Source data
● ● ● ● ●
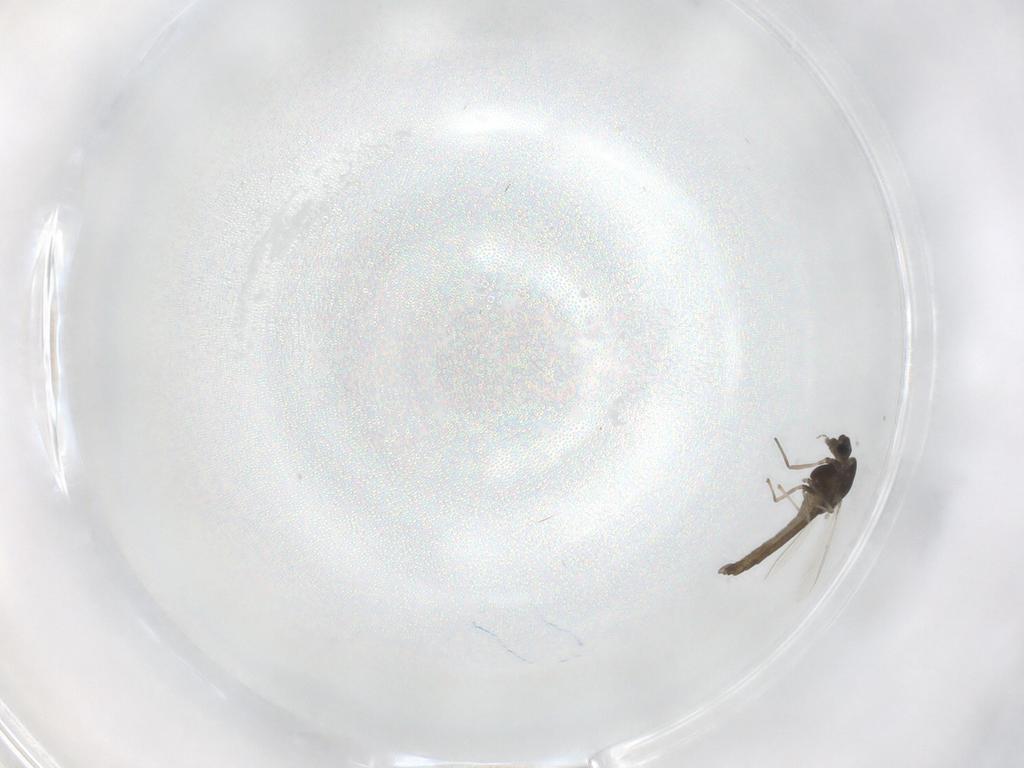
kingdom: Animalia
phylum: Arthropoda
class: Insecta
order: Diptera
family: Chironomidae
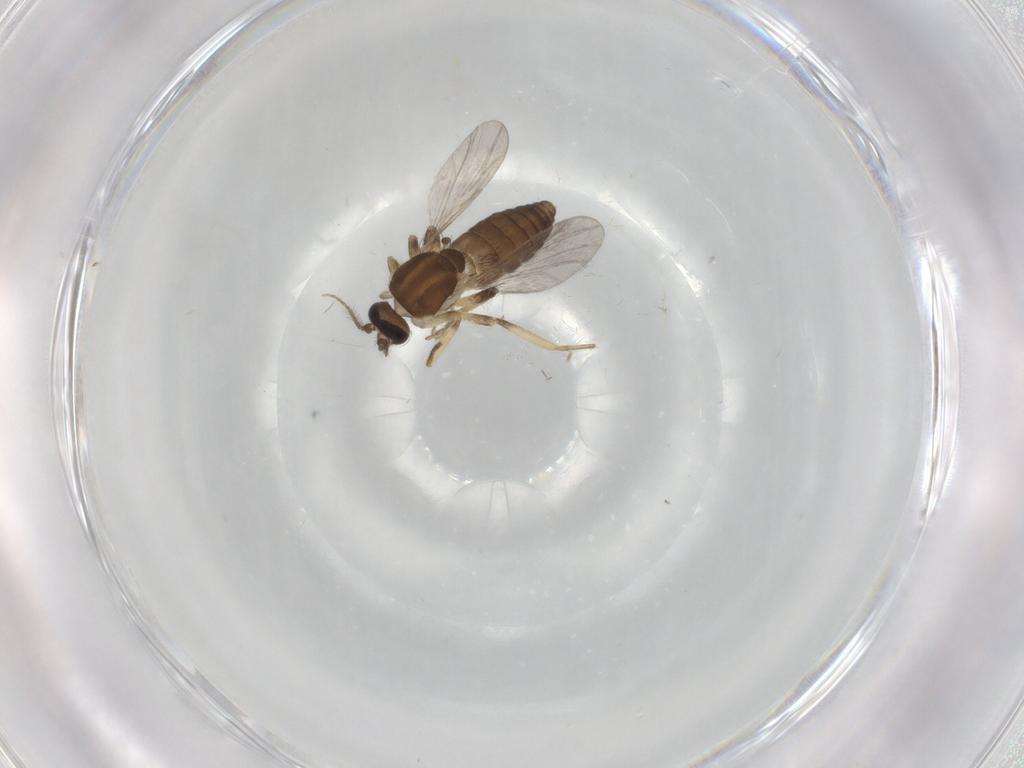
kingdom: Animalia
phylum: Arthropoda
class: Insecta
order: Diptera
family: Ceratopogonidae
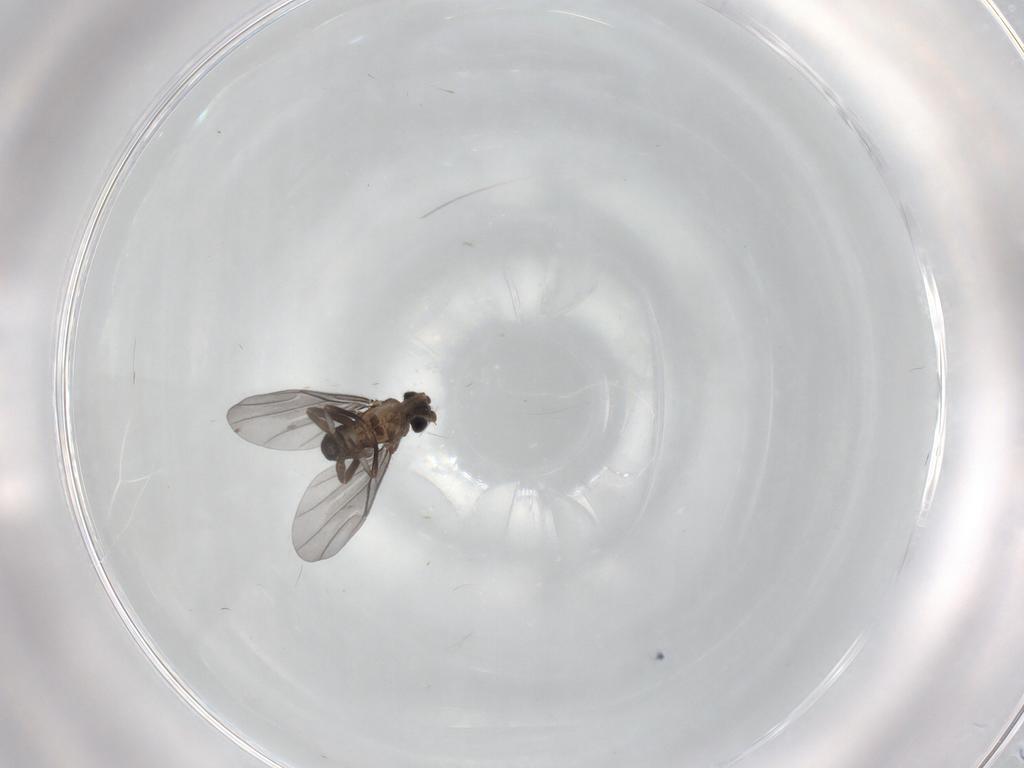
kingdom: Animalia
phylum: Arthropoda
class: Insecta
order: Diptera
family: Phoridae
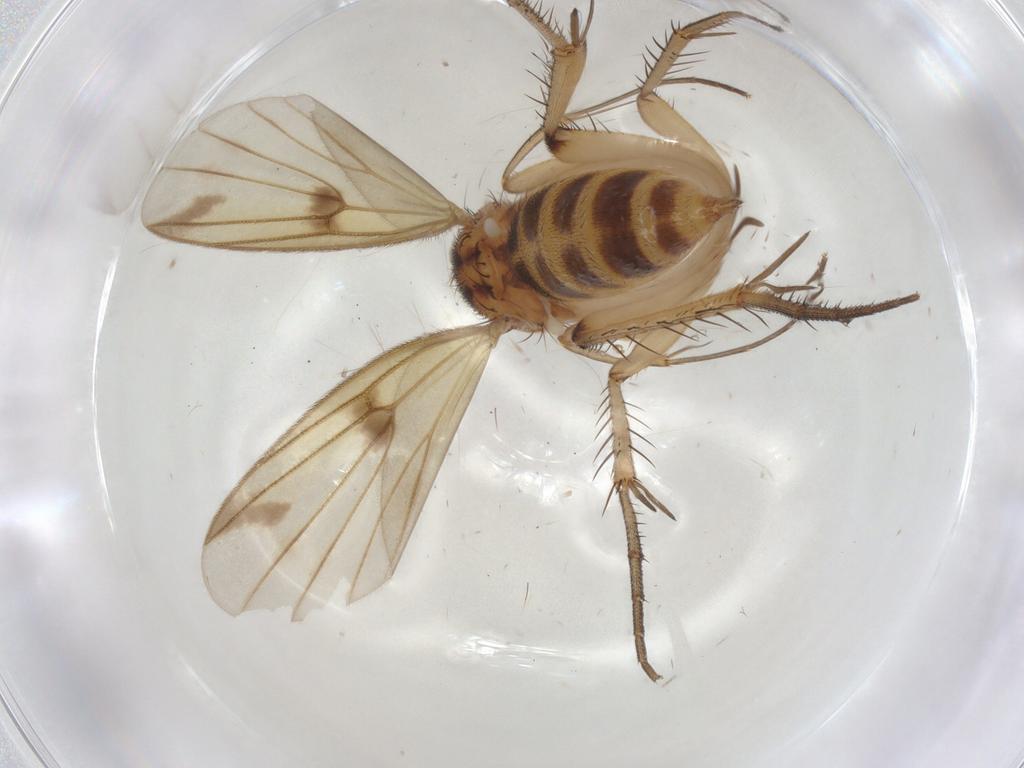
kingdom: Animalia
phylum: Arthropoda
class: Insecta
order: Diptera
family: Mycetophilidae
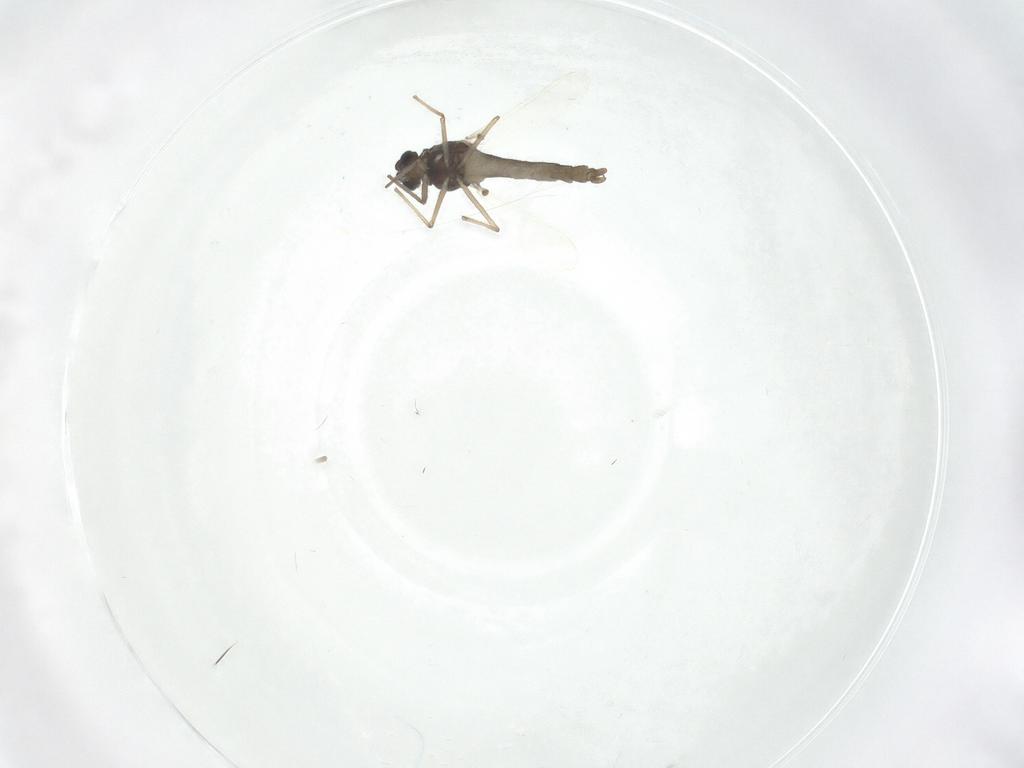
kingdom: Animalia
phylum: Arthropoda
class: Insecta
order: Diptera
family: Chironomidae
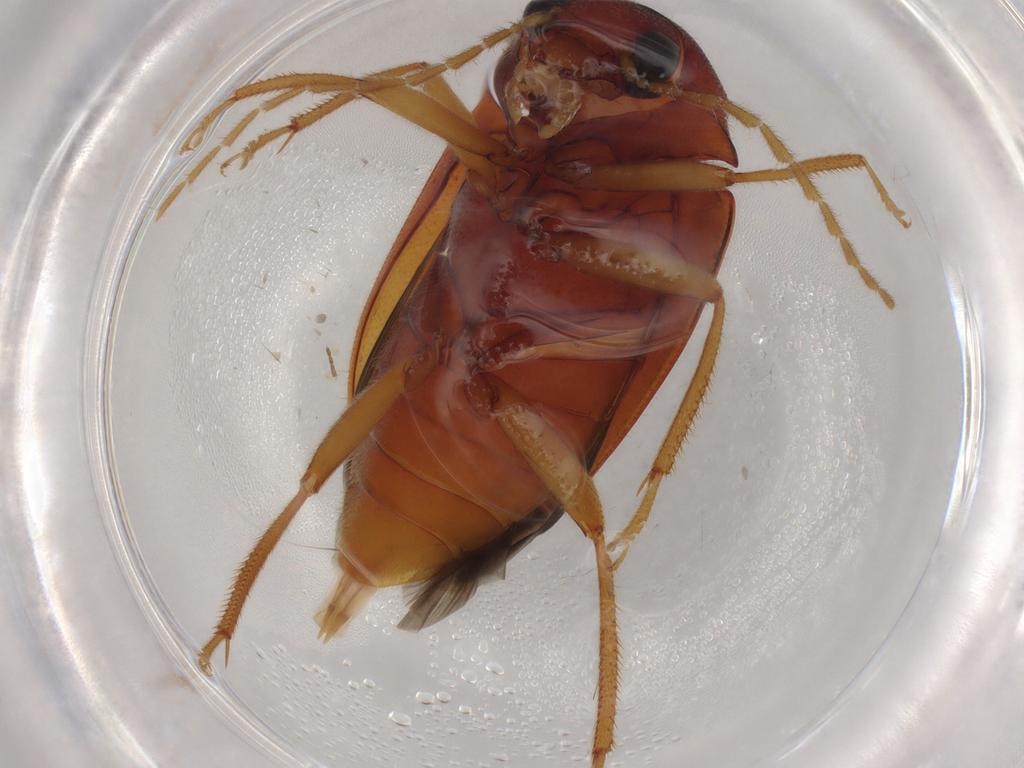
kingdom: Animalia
● ● ● ● ●
→ GIVEN INSTRUCTION
Reproduce every line of the listing above word for word, leaving out the pictures.

→ WRITTEN SOLUTION
kingdom: Animalia
phylum: Arthropoda
class: Insecta
order: Diptera
family: Chironomidae
kingdom: Animalia
phylum: Arthropoda
class: Insecta
order: Diptera
family: Ceratopogonidae
kingdom: Animalia
phylum: Arthropoda
class: Insecta
order: Diptera
family: Phoridae
kingdom: Animalia
phylum: Arthropoda
class: Insecta
order: Diptera
family: Mycetophilidae
kingdom: Animalia
phylum: Arthropoda
class: Insecta
order: Diptera
family: Chironomidae
kingdom: Animalia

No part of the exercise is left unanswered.